Review: Pudding Panic

Review: Pudding Panic

Whenever I hear the name Margo, I imagine a chubby girl with braces. It’s a peculiar cruelty of the universe that names, an identifier almost always chosen by the one not being identified, ascribe so much power to their antecedent. In theory, they mean nothing: an arbitrary collection of graphemes pronounced in a certain way. That wooden thing with leaves on top could be called anything—salamander, saccharine, shopping cart—but it was named Tree, so that is what it is.

In the gaming world, a litany of titles are launched or announced every week, and the first piece of information transmitted to potential players is often a name. Browse the App Store and a title’s importance becomes clear. In the world of mobile downloads, where dozens if not hundreds of new applications arrive daily, one game’s release is like the brokenhearted mourning in a kayak: to the ocean, your tears are just more salt water. Names differentiate a single object from its surrounding environment. The impact of a game’s name is almost as essential as the actual content.

So when I heard of a new iOS title called The Great Jitters: Pudding Panic, by German developer kunst-stoff, I knew I had to have it, sight unseen. I could be slinging handfuls of chocolatey sludge at diabetic zombies in some deranged version of Burger Time; I might be mixing ingredients in a bowl and plating desserts in a resource management game like Diner Dash. It didn’t matter. Then, the coup de grâce: I learned you play as a jiggling mold of gelatin on an out-of-control ghost-train. (No pudding, you ask? Wackelpudding, in Germany, is the name of a gelatin dessert, often lime, shaped like a bundt cake.) Your task: lay down track pieces and use power-ups to escape a ride haunted by skeletons, witches, and other creepy crawlies. The icon alone, of a green mold with googly eyes, would be worth my 99 cents.

(Of course, sometimes a nice sneeze is worth 99 cents.
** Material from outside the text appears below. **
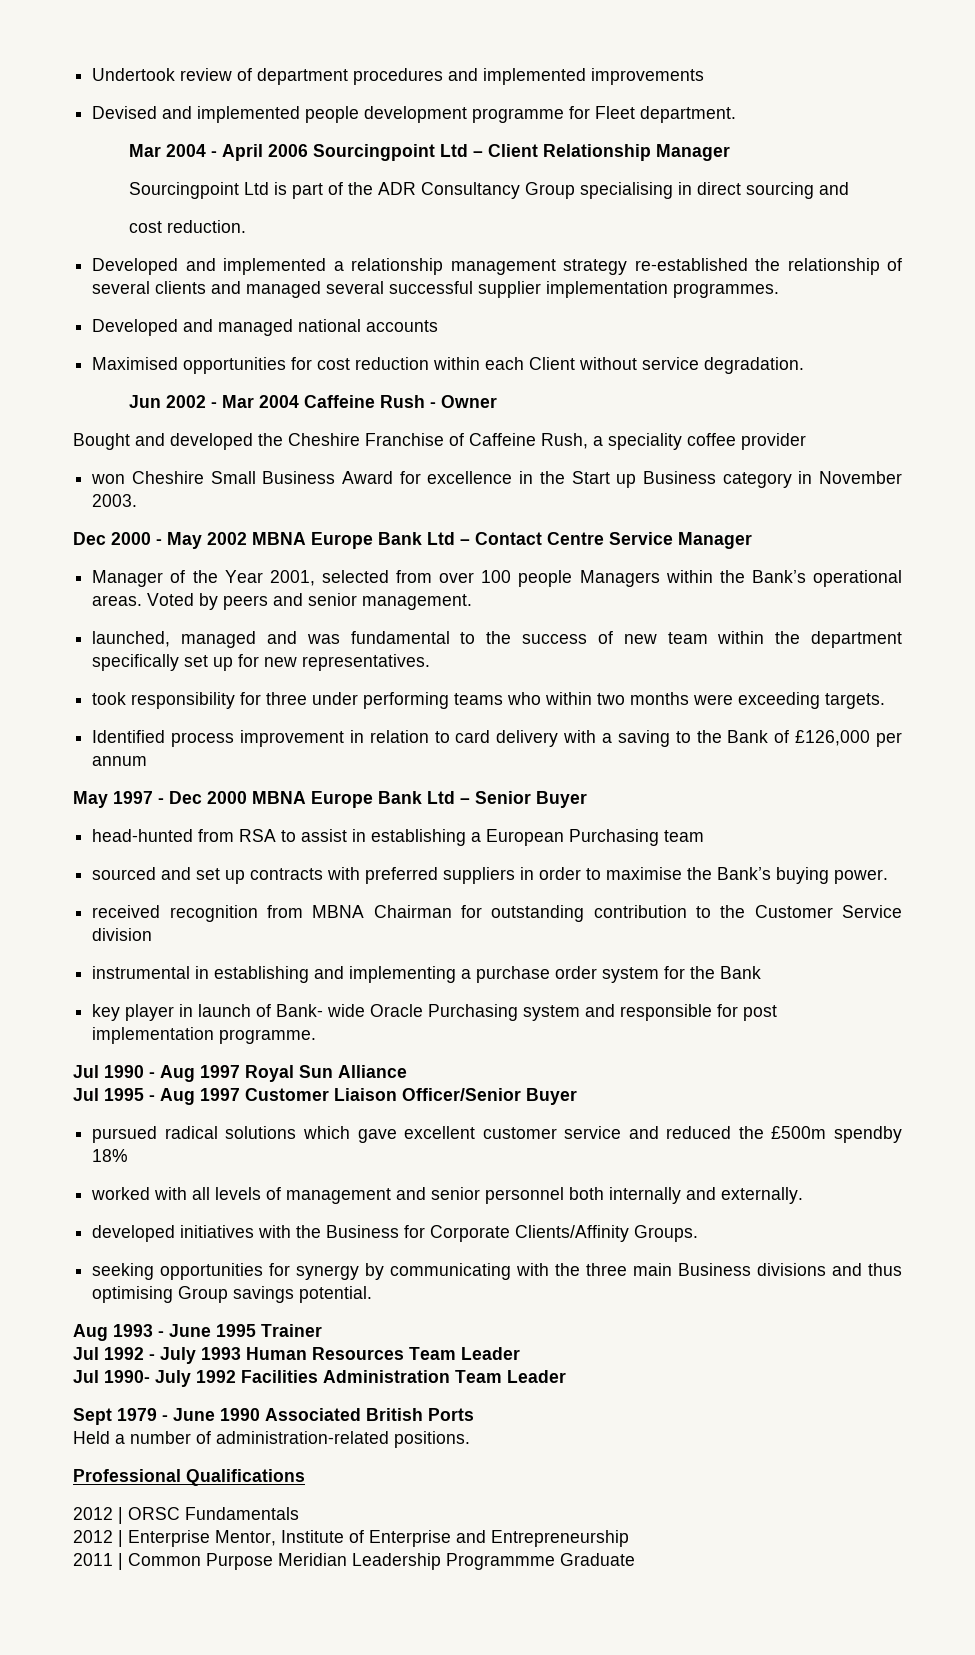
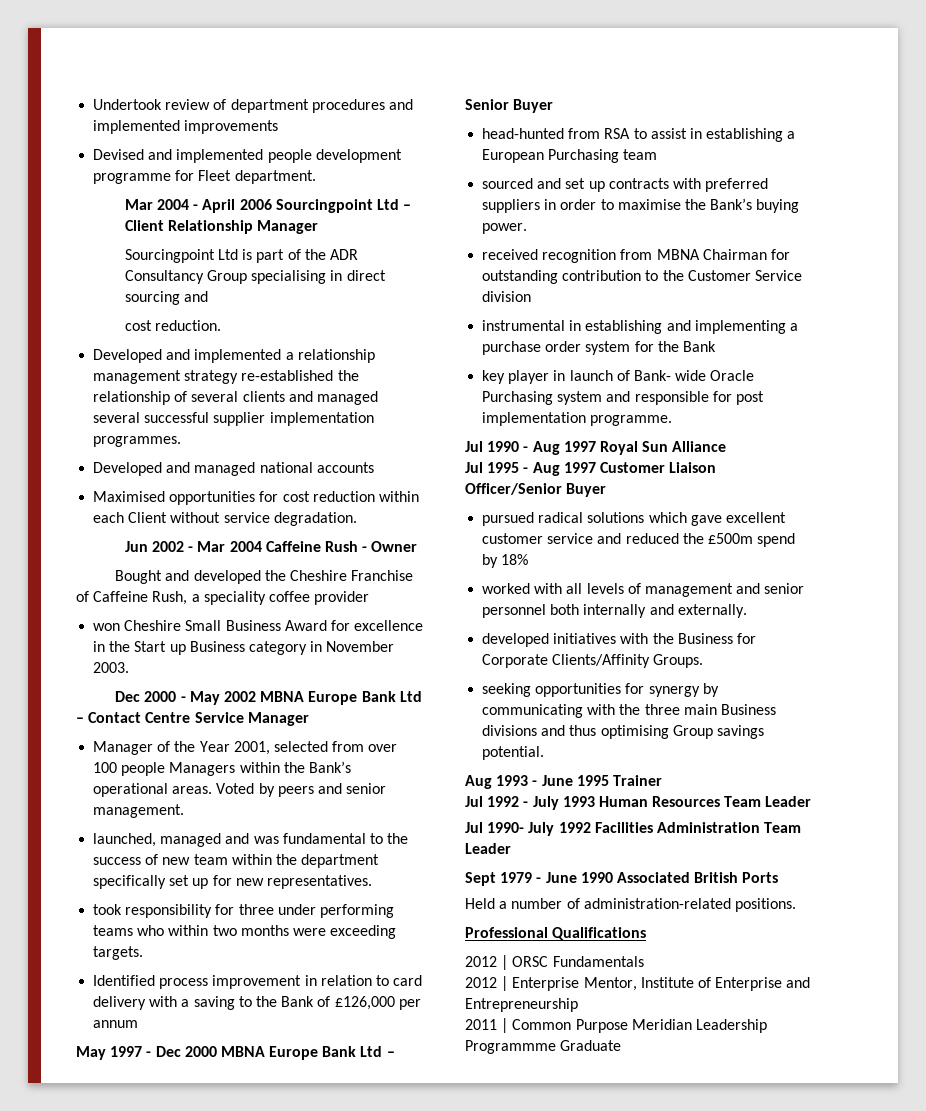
[834,1126,902,1143] spendby -> [757,533,796,547] [482,554,499,568] spend by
This is my problem with this generation’s race-to-the-bottom pricing model: the risk is so little, you feel less compelled to get your money’s worth. Because you’re predisposed to expect a dollar of content, your notion of value contorts into unreliable shapes. But this is a discussion for another venue.)

Pudding Panic is more than just a neat alliterative mashup of food and carnival rides. There is a game in here, too, an isometric action-puzzler with roots in Mark Cerny’s classic Marble Madness. The graphical design takes notes from mid-’90s Rare games, where anything became a character by sticking a pair of eyes on it, but also from the surreal illustration of Mark Kazaleh on Ren & Stimpy and Harry Moore’s work on Spongebob Squarepants, with a pinch of Edvard Munch. Each level begins with a sketch drawing and a clue, hinting at the coming track layout and possible solutions. When the level loads, the camera immediately hovers to important spots on the track, careening and pausing at gaps or levers. Soon your jiggling mold is sent cruising down an elevated track; it’s your job to survey the obstacle course of monsters and get to the other side, where a large demon mouth opens and swallows you up.

Ghost-train rides succeed because you have no control. They are an authored experience, on rails and without choice.

The main play mechanic involves tapping and dragging one of three track pieces onto an intersection to change your train’s path. You also accrue coins lying on the track, allowing you to use certain powers. Noisemakers, complete with attached snake-head, knock off troublesome monsters. Wearing a paper bag with a scary face on it sends most enemies scurrying in fright the other way. Meanwhile, grim reapers drop from the ceiling in typical haunted-train fashion, spooking you to distraction and perhaps to missing that turn. Wooden signs spring up with warnings or tongue-in-cheek requests: “Bring more friends!” The entire production is fun, polished, quirky and challenging.

Why, then, do I feel compelled to say I didn’t enjoy it half as much as I’d hoped?

Ghost-train rides succeed because you have no control. They are an authored experience, on rails and without choice. Pudding Panic ultimately fails because in order to progress you need to decide how best to get from one side to the other. Without this player interaction, of course, there would be no game. But the mechanical task of designing this ride yourself—touch, drag, drop—impedes the fluid and unexpected nature of traveling these spooky rails. That clash in expectation—between the vision in my head borne from a name’s inherent charms, and what reality offers—dooms the game as an imperfect echo of a personalized, impossible ideal.

In an interview with DIY Gamer, Patrick Rau, founder and creative director of kunst-stoff, examines the wordplay of his company’s name. The word “’kunst’ means art, ‘stoff’ means something like material. But ‘kunststoff’ means plastic, which is something artificial.”

Sometimes a name gets it just right. As a piece of material art, Pudding Panic is lovely and worth digesting. As an interactive experience, the game feels a tad artificial.